# Given information
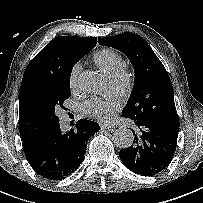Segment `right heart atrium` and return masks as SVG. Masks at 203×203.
I'll list each match as a JSON object with an SVG mask.
<instances>
[{
    "instance_id": "d8ad5b80",
    "label": "right heart atrium",
    "mask_w": 203,
    "mask_h": 203,
    "mask_svg": "<svg viewBox=\"0 0 203 203\" xmlns=\"http://www.w3.org/2000/svg\"><path fill=\"white\" fill-rule=\"evenodd\" d=\"M81 70L82 65L79 62L75 63L70 70L69 86L73 91H75L78 88Z\"/></svg>"
}]
</instances>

# Problem statement
Reproduce each item above word for word, omitting the pictures.

# Solved problem
Segment `right heart atrium` and return masks as SVG. Masks at 203×203.
I'll list each match as a JSON object with an SVG mask.
<instances>
[{
    "instance_id": "d8ad5b80",
    "label": "right heart atrium",
    "mask_w": 203,
    "mask_h": 203,
    "mask_svg": "<svg viewBox=\"0 0 203 203\" xmlns=\"http://www.w3.org/2000/svg\"><path fill=\"white\" fill-rule=\"evenodd\" d=\"M81 70L82 65L79 62L75 63L70 70L69 86L73 91H75L78 88Z\"/></svg>"
}]
</instances>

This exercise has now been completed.